#### MATERIAL FOR THIS EXERCISE

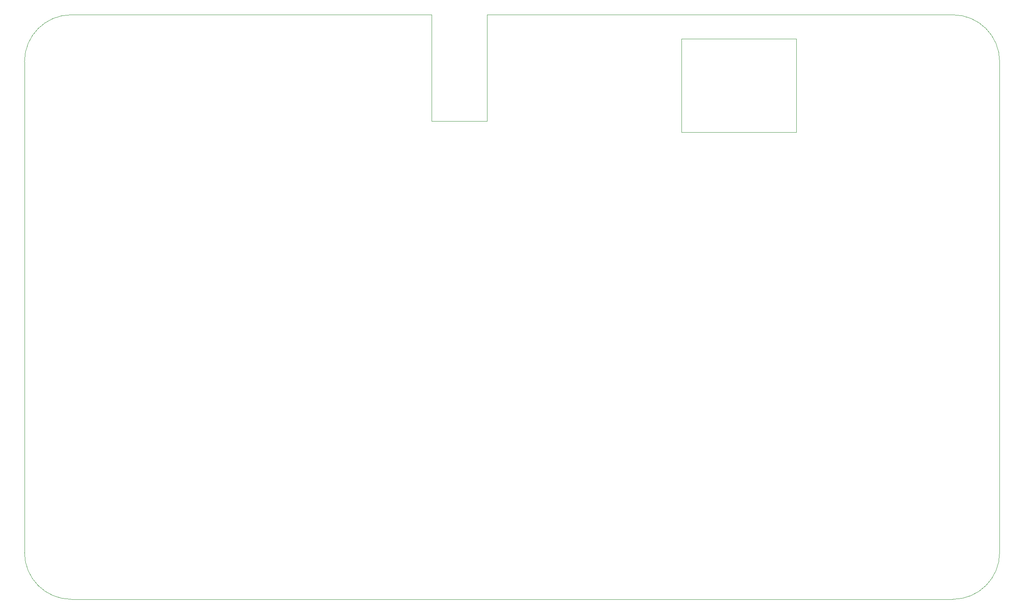
<source format=gm1>
%TF.GenerationSoftware,KiCad,Pcbnew,8.0.6*%
%TF.CreationDate,2024-11-20T03:37:43+00:00*%
%TF.ProjectId,keychron_hitbox,6b657963-6872-46f6-9e5f-686974626f78,rev?*%
%TF.SameCoordinates,Original*%
%TF.FileFunction,Profile,NP*%
%FSLAX46Y46*%
G04 Gerber Fmt 4.6, Leading zero omitted, Abs format (unit mm)*
G04 Created by KiCad (PCBNEW 8.0.6) date 2024-11-20 03:37:43*
%MOMM*%
%LPD*%
G01*
G04 APERTURE LIST*
%TA.AperFunction,Profile*%
%ADD10C,0.050000*%
%TD*%
G04 APERTURE END LIST*
D10*
X53000000Y-150000000D02*
X241500000Y-150000000D01*
X141890000Y-47350000D02*
X141890000Y-47700000D01*
X129460000Y-25000000D02*
X53000000Y-25000000D01*
X43000000Y-140000000D02*
X43000000Y-35000000D01*
X251500000Y-140000000D02*
G75*
G02*
X241500000Y-150000000I-10000000J0D01*
G01*
X241500000Y-25000000D02*
G75*
G02*
X251500000Y-35000000I0J-10000000D01*
G01*
X141890000Y-25000000D02*
X241500000Y-25000000D01*
X43000000Y-35000000D02*
G75*
G02*
X53000000Y-25000000I10000000J0D01*
G01*
X130070000Y-47700000D02*
X130070000Y-47663000D01*
X141890000Y-25000000D02*
X141890000Y-47350000D01*
X141890000Y-47700000D02*
X130070000Y-47700000D01*
X130070000Y-33113000D02*
X130070000Y-25000000D01*
X53000000Y-150000000D02*
G75*
G02*
X43000000Y-140000000I0J10000000D01*
G01*
X251500000Y-35000000D02*
X251500000Y-140000000D01*
X129460000Y-25000000D02*
X130070000Y-25000000D01*
X183500000Y-30150000D02*
X208000000Y-30150000D01*
X208000000Y-50150000D01*
X183500000Y-50150000D01*
X183500000Y-30150000D01*
X130070000Y-33113000D02*
X130070000Y-47663000D01*
M02*

</source>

########

- _TO DO_: From the line with "X208000000Y-30150000D01*" through the final line of the records, return each line exactly. Leave out the rest.

- _THE ANSWER_:
X208000000Y-30150000D01*
X208000000Y-50150000D01*
X183500000Y-50150000D01*
X183500000Y-30150000D01*
X130070000Y-33113000D02*
X130070000Y-47663000D01*
M02*

</source>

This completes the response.